In the final quarter of 2019, the Irish labour market had yet to recover from the financial crisis of 2008 in many important ways. Although the national unemployment rate had just about reached a level comparable to the best years of the Celtic Tiger, the participation rate in Q4 2019 (those in employment and those seeking employment as a share of the working age population) had quite a way to go to return to pre-crash levels. The rate had remained flat since 2012, recording a slight uptick only in the last year of available data (from 62.2 to 62.7 per cent). The employment rate of 70.2 per cent (the share of the working age population in employment) was also more than 2 points lower than the peak in Q3 2007 (72.5 per cent).

The unemployment rate for younger groups had yet to rebound from 2008. The data also show that although employment and participation rates had rebounded for older groups from 2008, and even improved for some relative to the Celtic Tiger era, they remained much lower for younger ones. The employment rate for younger groups in 2019 were still worse even relative to rates in the late-90s, with participation down as far as 15 points for groups under 25.

In addition, almost every indicator of precarious work available showed that younger workers were worse off in 2019 relative to the years leading up to 2008. This includes part-time work, underemployment, temporary contracts and more, despite vast improvements in the education profile of this group in that time. The incidence of temporary contracts for instance, was four times higher in Q4 2019 (24.2 per cent) than in Q4 2005 for under-30s (5.6 per cent).

Despite vast improvements in the education profile of under-35s over the past decade or more, over qualification rates have also remained a persistent issue in Ireland. An individual is over-qualified if they have a higher education qualification but work in a job that does not require it. It is an area where Ireland consistently underperforms in a European context, with little improvement in 10 years.

Wages continued to grow in 2019 (2.4 per cent) for a second year running following years of stagnation. At the end of 2019, average weekly wages were just 7.9 per cent up on the same quarter in 2008, in real terms. Of course, using the consumer price index (CPI) for inflation masks the differences in the costs that apply to different types of households (housing costs for renters and homeowners for example). Though nominal weekly wages were up on average by 8.6 per cent in 11 years with inflation of just 0.7 per cent in the typical basket of goods in that period, average monthly rent in Ireland was up by closer to 80 per cent in that time.
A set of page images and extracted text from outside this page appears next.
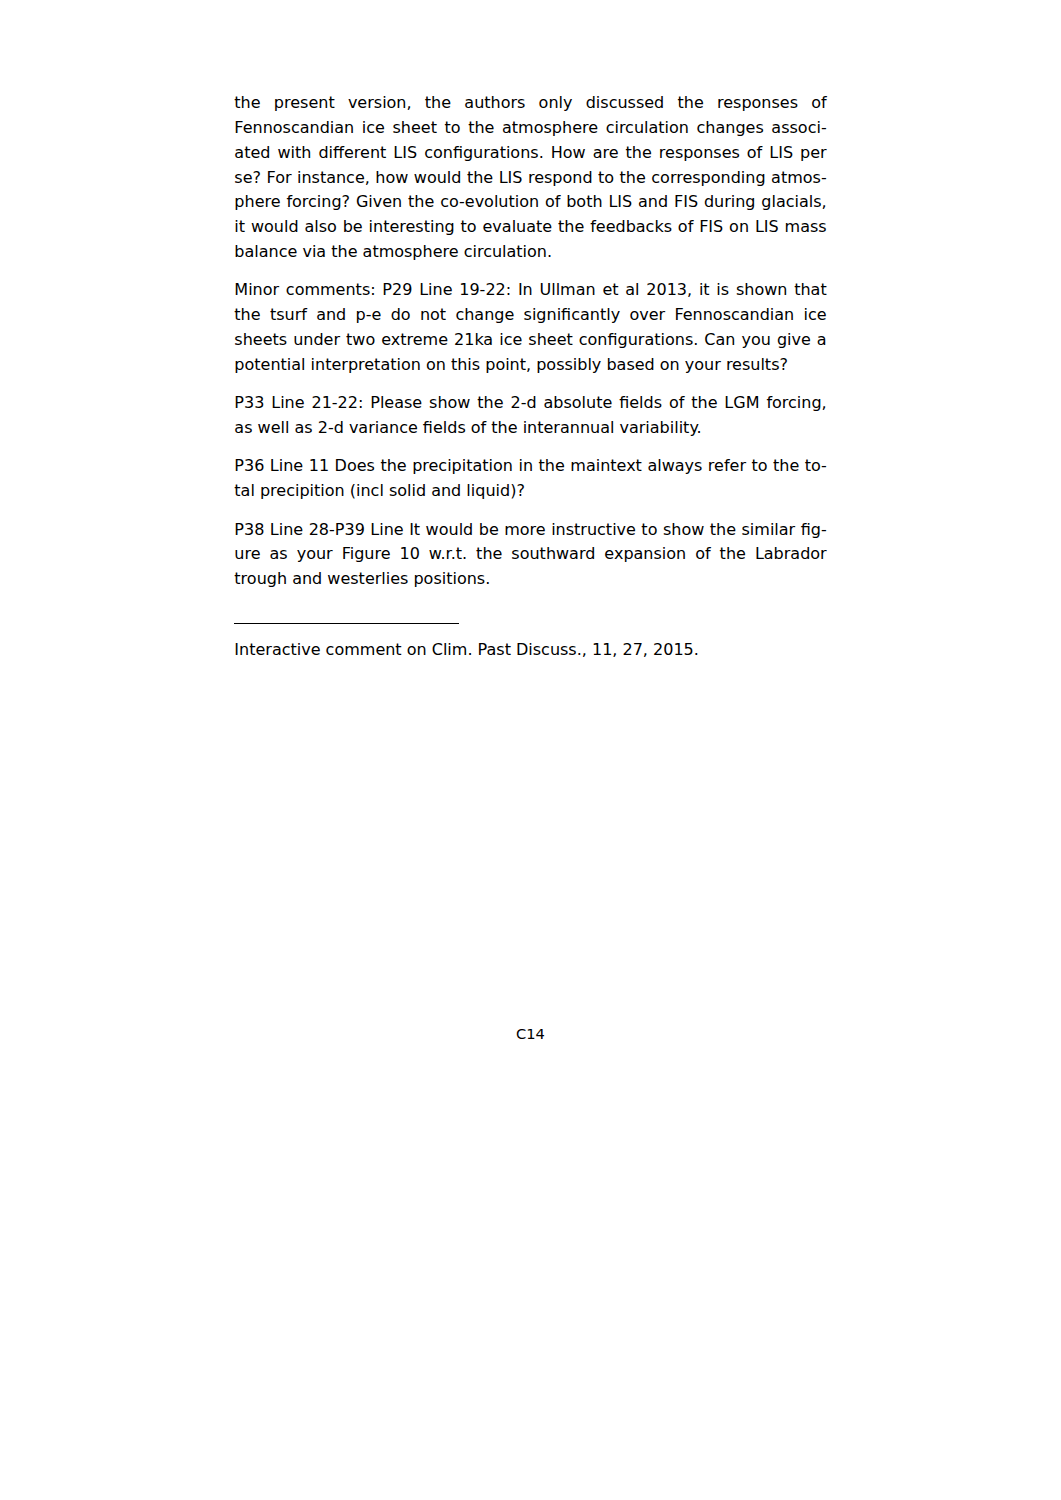the present version, the authors only discussed the responses of Fennoscandian ice sheet to the atmosphere circulation changes associated with different LIS configurations. How are the responses of LIS per se? For instance, how would the LIS respond to the corresponding atmosphere forcing? Given the co-evolution of both LIS and FIS during glacials, it would also be interesting to evaluate the feedbacks of FIS on LIS mass balance via the atmosphere circulation.
Minor comments: P29 Line 19-22: In Ullman et al 2013, it is shown that the tsurf and p-e do not change significantly over Fennoscandian ice sheets under two extreme 21ka ice sheet configurations. Can you give a potential interpretation on this point, possibly based on your results?
P33 Line 21-22: Please show the 2-d absolute fields of the LGM forcing, as well as 2-d variance fields of the interannual variability.
P36 Line 11 Does the precipitation in the maintext always refer to the total precipition (incl solid and liquid)?
P38 Line 28-P39 Line It would be more instructive to show the similar figure as your Figure 10 w.r.t. the southward expansion of the Labrador trough and westerlies positions.
Interactive comment on Clim. Past Discuss., 11, 27, 2015.
C14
Average weekly earnings in Accommodation and Food were lowest and 42 per cent less than the next lowest paid sector at 381. They were highest in Information and Communications (1,241). Wage growth has been unequal since 2010 (the earliest available data broken down by occupational group) and skewed in favour of those at the higher end of the skill and wage spectrum (Managers, Professionals and Associated Professionals saw a nominal increase of 20.9 per cent in nine years) while average weekly earnings were still down in several sectors associated with public sector employment (Education, Human Health and Pubic Administration).

Covid-19 is likely to exacerbate these inequalities with sectors associated with lower wages and younger workers, such as Accommodation and Food particularly effected. Massive state intervention to promote decent work in the aftermath of the crisis is required to lessen the detrimental impact of a second crisis in 12 years for younger workers. This should begin with targeting investment in renewable energy and a state led and funded retrofitting programme.